Day three - Monday 14 January
The debate was on two connected motions.
The first motion, put forward by Lord Callanan (Conservative), minister of state in the Department for Exiting the EU, proposed that the House takes note of the negotiated withdrawal agreement and framework for the future relationship with the EU.
This motion passed without a division (a vote), fulfilling the House of Lords' obligations under the EU (Withdrawal) Act, section 13(1)c.
The second motion, proposed by the Leader of the Opposition in the Lords, Baroness Smith of Basildon (Labour), noted that the House of Commons must determine the matter, but that the House of Lords emphatically rejects a no deal outcome to negotiations with the EU. Baroness Smith’s motion also regretted that the withdrawal agreement and political declaration would do grave damage to the future economic prosperity, internal security and global influence of the UK.

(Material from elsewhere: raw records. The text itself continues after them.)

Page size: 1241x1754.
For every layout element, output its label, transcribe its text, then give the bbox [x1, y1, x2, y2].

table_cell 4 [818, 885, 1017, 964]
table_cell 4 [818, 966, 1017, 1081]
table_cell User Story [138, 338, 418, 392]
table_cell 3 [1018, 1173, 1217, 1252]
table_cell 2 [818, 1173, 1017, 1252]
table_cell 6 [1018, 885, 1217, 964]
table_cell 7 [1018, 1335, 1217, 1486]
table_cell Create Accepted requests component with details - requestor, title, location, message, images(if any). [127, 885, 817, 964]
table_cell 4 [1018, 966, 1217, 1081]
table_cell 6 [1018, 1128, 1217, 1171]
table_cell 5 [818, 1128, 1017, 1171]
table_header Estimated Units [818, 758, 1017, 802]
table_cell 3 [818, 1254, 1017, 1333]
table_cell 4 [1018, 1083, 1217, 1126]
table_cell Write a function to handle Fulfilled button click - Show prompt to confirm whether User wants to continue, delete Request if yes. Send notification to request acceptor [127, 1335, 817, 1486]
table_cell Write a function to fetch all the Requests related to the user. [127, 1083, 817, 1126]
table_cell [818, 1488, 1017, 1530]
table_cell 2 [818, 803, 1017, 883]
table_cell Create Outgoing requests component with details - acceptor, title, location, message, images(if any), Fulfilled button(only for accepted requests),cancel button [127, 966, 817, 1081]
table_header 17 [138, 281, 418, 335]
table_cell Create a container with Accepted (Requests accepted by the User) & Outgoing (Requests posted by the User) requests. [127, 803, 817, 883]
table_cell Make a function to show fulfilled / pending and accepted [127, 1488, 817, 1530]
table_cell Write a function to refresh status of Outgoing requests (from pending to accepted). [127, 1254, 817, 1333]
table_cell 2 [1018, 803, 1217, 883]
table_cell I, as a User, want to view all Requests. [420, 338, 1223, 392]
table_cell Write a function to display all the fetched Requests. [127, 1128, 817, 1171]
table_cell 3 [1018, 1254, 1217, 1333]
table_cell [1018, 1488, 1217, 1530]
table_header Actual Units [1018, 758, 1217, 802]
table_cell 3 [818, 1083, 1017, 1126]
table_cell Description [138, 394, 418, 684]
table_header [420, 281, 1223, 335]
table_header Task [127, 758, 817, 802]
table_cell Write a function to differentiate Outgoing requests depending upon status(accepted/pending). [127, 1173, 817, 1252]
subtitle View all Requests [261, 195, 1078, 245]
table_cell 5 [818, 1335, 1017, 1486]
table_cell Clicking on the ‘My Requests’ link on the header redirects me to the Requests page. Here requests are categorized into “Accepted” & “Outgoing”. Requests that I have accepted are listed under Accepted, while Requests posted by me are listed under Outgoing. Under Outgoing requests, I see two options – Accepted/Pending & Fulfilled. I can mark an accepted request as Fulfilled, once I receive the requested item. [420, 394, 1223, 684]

This motion went to a vote, with 321 members voting for and 153 against. This meant the motion was agreed.
This does not stop the House taking note of the agreement and fulfilling the obligation under the EU (Withdrawal) Act, but has put the opinion of the Lords on record.
Day two - Thursday 10 January
Members continued their debate on the government's negotiated EU withdrawal agreement and the framework for the future UK-EU relationship.
Topics explored in the debate included the possibility of the agreement passing the 'meaningful vote' in the House of Commons and possible scenarios afterwards, the future of health research and reciprocal EU healthcare and the economic outlook after Brexit.
Day one - Wednesday 9 January
Topics debated by members of the Lords included the Irish border 'backstop' arrangements, arguments against and in favour of a second referendum and the possible consequences of a no-deal outcome.
Both Houses began debates in December 2018 for the purposes of fulfilling the requirements of section 13. However, the day before the meaningful vote was due to take place in the Commons, the Prime Minister announced that she was deferring the vote in order to seek further assurances from the EU about the Northern Ireland backstop arrangements in the withdrawal agreement, as she believed that the Commons would otherwise reject the deal. In view of the postponement of the meaningful vote, the Lords adjourned its debate.